I decided to give tcMalloc a shot. tcMalloc is part of a suite of tools written by google for Linux called gPerfTools or “Google Performance Tools”. It includes several performance and multi-thread tools that replace or enhance native linux libraries. You can choose to invoke them however you like. For tcMalloc itself, there are several versions available. After researching what each lib did (they are all available after compile), I decided on using tcmalloc-minimal and invoking it through a mysql wrapper while also using numactl. The wrapper is pretty simple as you can see below.
LD_PRELOAD=”/usr/local/lib/libtcmalloc_minimal.so” exec $numactl –interleave all $mysqld “$@”
This wrapper is then called by my.cnf at startup and invokes numactl using libtcmalloc-minimal. Your mysqld.log file will prove to you it has been loaded and give you some diagnostics information. You can also see it working in perf top or any number of available performance monitoring tools. Running the same bench tests against the system again showed a large difference. The poor man profiler showed me that there were very few mutex issues and perf-top told me that the kernel was spending much less time trying to figure outhow to use it’s memory. CPU and over-all load dropped by 60% and the TPS which had become known as “the number” was finally achieved.
Too good to be true?
Too good to be true was my first thought. I benched and benched and was finally convinced that it was “safe” enough to go into production. It was rolled out and has run for the better part of eight months with no issue. Customer accolades about performance came in and the world was a happy place. If you are waiting for “until….”, you will have to keep waiting as for the time being, no issues have been found using tcMalloc in this fashion. If there are any downfalls to this process it’s the extra work involved (which I feel is minimal considering what you get).

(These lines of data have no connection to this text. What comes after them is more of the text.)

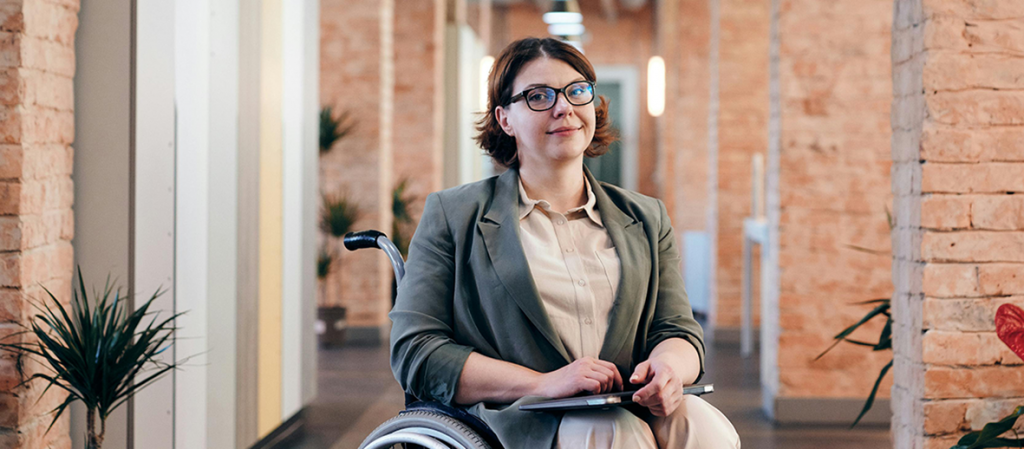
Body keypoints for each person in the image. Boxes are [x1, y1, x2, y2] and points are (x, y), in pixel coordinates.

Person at [390, 37, 740, 449]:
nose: (564, 107)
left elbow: (677, 329)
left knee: (702, 424)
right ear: (504, 119)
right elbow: (417, 350)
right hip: (520, 418)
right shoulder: (454, 214)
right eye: (538, 96)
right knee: (610, 431)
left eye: (577, 90)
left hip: (629, 403)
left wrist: (669, 366)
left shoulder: (646, 217)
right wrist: (546, 383)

Why doesn’t MySQL fix this?
Actually, MySQL has addressed kernel mutex issues and numa (apparantly) in 5.6 and the company I work for is planning for an upgrade to 5.6. While I won’t be around for this unfortunately, I hope to hear about it’s performance once completed. Another spin off MySQL, Percona, also has libraries natively that address this very issue. I have not tested this in any heavy fashion but preliminary tests I have run comparing Percona with regular MySQL come back favorably.